Saturday, April 7, 2012

It's all about the buns.

Dave and I were back in our hotel room after a nonstop day that included leaving Shanghai for Suzhou, a city 90 minutes away, visiting the Master of the Nets Garden (a World Heritage Site!), a riverboat ride through Suzhou's old city, lunch in a filthy dirty restaurant with divine, regular-Chinese-people food, a tour of a silk factory, an acrobatics show and three hours in a car.

His reply? "The only thing we're going to remember in the end is those pork buns."

Those steamed pork buns were dang memorable. And so were the dumplings I inhaled a dozen of without regard for anyone else's interest in tasting them. This girl knows know to use chopsticks for both eating and defending her claim! Pork- and broth-filled dumplings are a Shanghai specialty. Who am I to refuse the city's best-loved dish?! We ate a lot in China.

The garden is among the best in China and it's an example of the combination of art, architecture and nature to create metaphysical masterpieces. There were a lot of rock formations in the garden and I'd never seen that before. Frankly, I didn't much care for it aesthetically. Maybe that's just how they did landscape architecture in 1140?
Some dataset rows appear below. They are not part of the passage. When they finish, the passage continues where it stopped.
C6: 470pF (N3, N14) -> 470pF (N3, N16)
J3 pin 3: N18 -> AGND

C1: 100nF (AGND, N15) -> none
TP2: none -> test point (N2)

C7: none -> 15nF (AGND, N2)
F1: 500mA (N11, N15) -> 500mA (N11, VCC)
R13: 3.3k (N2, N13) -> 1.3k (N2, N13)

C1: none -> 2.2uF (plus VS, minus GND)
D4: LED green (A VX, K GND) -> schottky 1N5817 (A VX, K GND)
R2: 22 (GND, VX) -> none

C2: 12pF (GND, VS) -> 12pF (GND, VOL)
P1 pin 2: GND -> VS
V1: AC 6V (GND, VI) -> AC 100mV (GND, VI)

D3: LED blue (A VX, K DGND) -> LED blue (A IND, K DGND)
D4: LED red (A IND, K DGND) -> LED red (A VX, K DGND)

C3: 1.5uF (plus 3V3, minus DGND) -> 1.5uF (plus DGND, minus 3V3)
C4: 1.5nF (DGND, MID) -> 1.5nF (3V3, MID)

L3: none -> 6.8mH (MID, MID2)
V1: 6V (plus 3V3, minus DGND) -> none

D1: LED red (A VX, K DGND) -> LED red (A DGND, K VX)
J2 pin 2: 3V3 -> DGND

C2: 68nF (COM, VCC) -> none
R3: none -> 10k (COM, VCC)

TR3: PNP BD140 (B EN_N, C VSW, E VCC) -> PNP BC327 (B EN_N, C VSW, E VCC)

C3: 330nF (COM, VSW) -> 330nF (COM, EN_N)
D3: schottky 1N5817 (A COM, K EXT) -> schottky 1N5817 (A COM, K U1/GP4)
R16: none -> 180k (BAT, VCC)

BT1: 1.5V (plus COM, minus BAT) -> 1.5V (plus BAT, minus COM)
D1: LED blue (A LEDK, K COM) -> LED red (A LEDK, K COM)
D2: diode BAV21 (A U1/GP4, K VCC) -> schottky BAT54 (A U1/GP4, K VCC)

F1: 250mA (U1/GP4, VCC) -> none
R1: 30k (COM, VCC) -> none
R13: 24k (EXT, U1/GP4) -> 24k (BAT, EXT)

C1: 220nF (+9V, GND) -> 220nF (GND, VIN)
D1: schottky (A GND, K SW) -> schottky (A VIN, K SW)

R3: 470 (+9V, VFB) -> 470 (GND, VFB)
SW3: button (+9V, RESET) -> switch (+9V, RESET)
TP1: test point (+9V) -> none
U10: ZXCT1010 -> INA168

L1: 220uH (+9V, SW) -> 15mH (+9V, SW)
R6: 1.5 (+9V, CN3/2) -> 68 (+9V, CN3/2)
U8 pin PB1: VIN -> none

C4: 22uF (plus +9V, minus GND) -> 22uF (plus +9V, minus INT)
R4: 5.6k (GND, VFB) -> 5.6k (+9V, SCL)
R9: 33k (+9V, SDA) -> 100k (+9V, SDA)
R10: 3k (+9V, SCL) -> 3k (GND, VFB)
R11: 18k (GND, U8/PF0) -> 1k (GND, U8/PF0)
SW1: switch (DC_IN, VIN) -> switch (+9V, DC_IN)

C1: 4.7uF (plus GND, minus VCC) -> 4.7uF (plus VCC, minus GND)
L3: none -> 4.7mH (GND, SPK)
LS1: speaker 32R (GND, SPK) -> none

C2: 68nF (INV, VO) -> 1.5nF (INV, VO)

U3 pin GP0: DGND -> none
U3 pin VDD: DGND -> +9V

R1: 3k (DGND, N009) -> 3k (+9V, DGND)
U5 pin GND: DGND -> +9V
We enjoyed the boat ride through the canals of the old city. Here's a picture of my mother-in-law and her friend Joyce outside the city wall. I like seeing how people live (line stolen from Oprah) and this gave us some sneak peeks. Look at these mailboxes! Our guide told us that many older urban Shanghai residents, those of our parents and grandparents generations, share cooking and bathing facilities. So each family has their own apartment but without bathrooms or appliances. That's done communally.

Dave found a seriously rockin' private tour guide on Craigslist. Harris was with us the second and third days in Shanghai and without him, we would not have covered as much ground nor seen as much. In the end, though, we left our time together reminded that we are free and he is not. I'm glad we found out how he feels about North Korea at the end of our time together and not the beginning.

The silk factory tour was especially interesting given my textile fetish. The littlest Pinks did a unit on this in preschool and that's about as much as I remembered. Did you know that it takes the silk from eight silkworms to make one thread? We watched the process from worm to pupa to cocoon to dying to thread to fabric. And then we saw all the pretty things they make from silk and (surprise!) bought a duvet. I wish I'd done more shopping in China but I didn't see much I really had to have. I bought some  pearls and wish I'd bought more. Next time.

While I don't have any pictures of the acrobatics show to share, it was fascinating in a train-wreck sort of way. The performers are as young as eight. The contortionism is painful to watch. What effect will that have on those children's backs by the time they reach adulthood?

The most interesting part of the acrobatics show, and the scariest, was watching the motorcyclists in a caged sphere. One motorcycle enters it from a gate at the bottom. It drives around fast enough to do horizontal loops. Then vertical ones. Another motorcycle enters. They follow each other then do alternating loops in the cage. Then another motorcycle enters. And another. And another. Now there are five motorcycles driven by five men lacking the fear gene in this cage inches apart. And a whole audience of people holding their breath. I can't believe anyone would do this. I'm sure their mothers were no where in the audience.

Speaking of mothers, it's rare I get to spend so much time with my mother-in-law. I really enjoyed the time we had creating new memories together, and seeing her in her travel-the-world mode.

One last bit on our trip before I get back to reality: we were fortunate to meet up with a fraternity brother of Dave's and his wife on our first night. They'd just moved to Shanghai for her job and took us to a very cool restaurant on The Bund that served Yunnanese food. The enchanted decor was PF Chang's on steroids; it was dark and moody with up lights on Yunnanese stone face masks and high-backed, brightly painted chairs. The food was unlike any we'd eaten before: spicy chicken on chili and green onions, tropical vegetables, shrimp paste with string beans, fried pork (think pork rinds with more meat and flavor). It was our most memorable meal if you don't count the street food, which was better tasting but less atmospheric.


The Pinks apparently did great with my mom and I'm so grateful that she was able to help us out with them. It was a very special trip, albeit one packed with back-to-back adventures! It's a good thing that I had nearly 40 hours of in-air time to recharge.